Dear Members and Friends of First Church,
With our Ash Wednesday evening service, we joined with churches all over the world in inaugurating the season of Lent- that forty-day period of self-examination and preparation that extends through Palm Sunday, Maundy Thursday, and Good Friday. With Ash Wednesday, Christians all over the world begin a personal pilgrimage marking the days with meditation, the confession of sins, fastings, and prayers. I find it to be really the most significant season on the Christian calendar, moreso than even Christmas, for it so prepares us mentally, emotionally, and spiritually that when the stone is rolled away on Easter morning and Jesus emerges victoriously from the tomb, we are filled with unconstrained excitement; we feel a part of it because we know that Christ's victory is meant for US!
What is going to make this Lenten period especially meaningful for me (and I hope for you) is that on Sunday mornings, we are focusing in on Jesus’ Beatitudes, those eight sayings at the beginning of his Sermon on the Mount which sum up the essential principles of his kingdom. In effect, they serve as his personal creed, informing every one of his teachings and deeds. When Moses gave the Ten Commandments, he presented his people with a series of "Thou shalt nots" or evils one must avoid in daily life on earth. In contrast, the message of Jesus was a positive one based in humility, charity, and brotherly love. He taught not conformity to an external law but transformation of the inner person.

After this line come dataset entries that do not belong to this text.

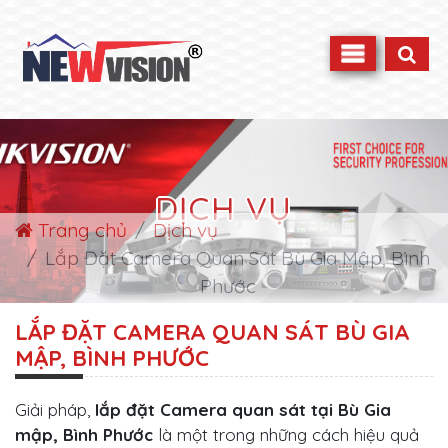
DỊCH VỤ
Trang chủ
Dịch vụ
Lắp Đặt Camera Quan Sát Bù Gia Mập, Bình
Phước
LẮP ĐẶT CAMERA QUAN SÁT BÙ GIA
MẬP, BÌNH PHƯỚC
Giải pháp,
lắp đặt
Camera quan sát tại Bù Gia
mập, Bình Phước
là một trong những cách hiệu quả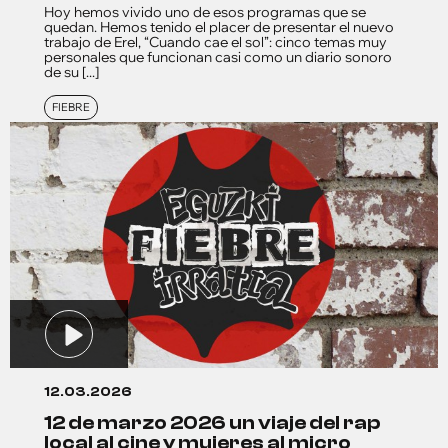
Hoy hemos vivido uno de esos programas que se
quedan. Hemos tenido el placer de presentar el nuevo
trabajo de Erel, “Cuando cae el sol”: cinco temas muy
personales que funcionan casi como un diario sonoro
de su [...]
FIEBRE
12.03.2026
12 de marzo 2026 un viaje del rap
local al cine y mujeres al micro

Each noon on Wednesdays throughout Lent, the staff is presenting the church’s annual luncheon and Bible study in Calvin Hall. Using a video series on the last twenty-four hours in the life of Christ, we will be examining the various stages and personalities involved on the way to our Lord’s cross. Jan, Thomas, and I will each be taking turns in leading the study and I think you will find that along with the fine lunch, each week’s study will prove to be quite stimulating and meaningful. Plan on bringing a friend with you.
The great Episcopal preacher, Phillips Brooks, has a memorable passage in one of his sermons entitled "Going up to Jerusalem":
"Every true life has its Jerusalem, to which it is always going up. At first far off and dimly seen, laying but light hold upon our purpose and our will, then gradually taking us more and more into its power, compelling our study, directing the current of our thoughts...so every live man's Jerusalem, his sacred city, calls to him from the hill-top on which it stands...The man who is going up to NO Jerusalem is but the ghost and relic of a man..."
Well Lent becomes for us that time for "going up to Jerusalem," to begin preparing our hearts and minds for the drama of Holy Week. Only as the cross "lays hold upon our OWN purpose and will, taking us more and more into its power, compelling our study, directing the current of our OWN thoughts" will the truth and power of his resurrection seize our own imagination and lives. The empty tomb has meaning for us only if we have first followed Christ to the cross. If we never begin to prepare ourselves inwardly for Easter through prayer and fasting and meditation upon the scriptures, if we fail to sense our own unworthiness in the light of Christ's sacrifice for us, then Easter will signify little more than chocolate bunnies and colored eggs. Lent is a call to RELIVE THE DRAMA, for it is through "reliving" it that the drama will in fact "live" in US.
May you all have a most blessed Lent and Easter season!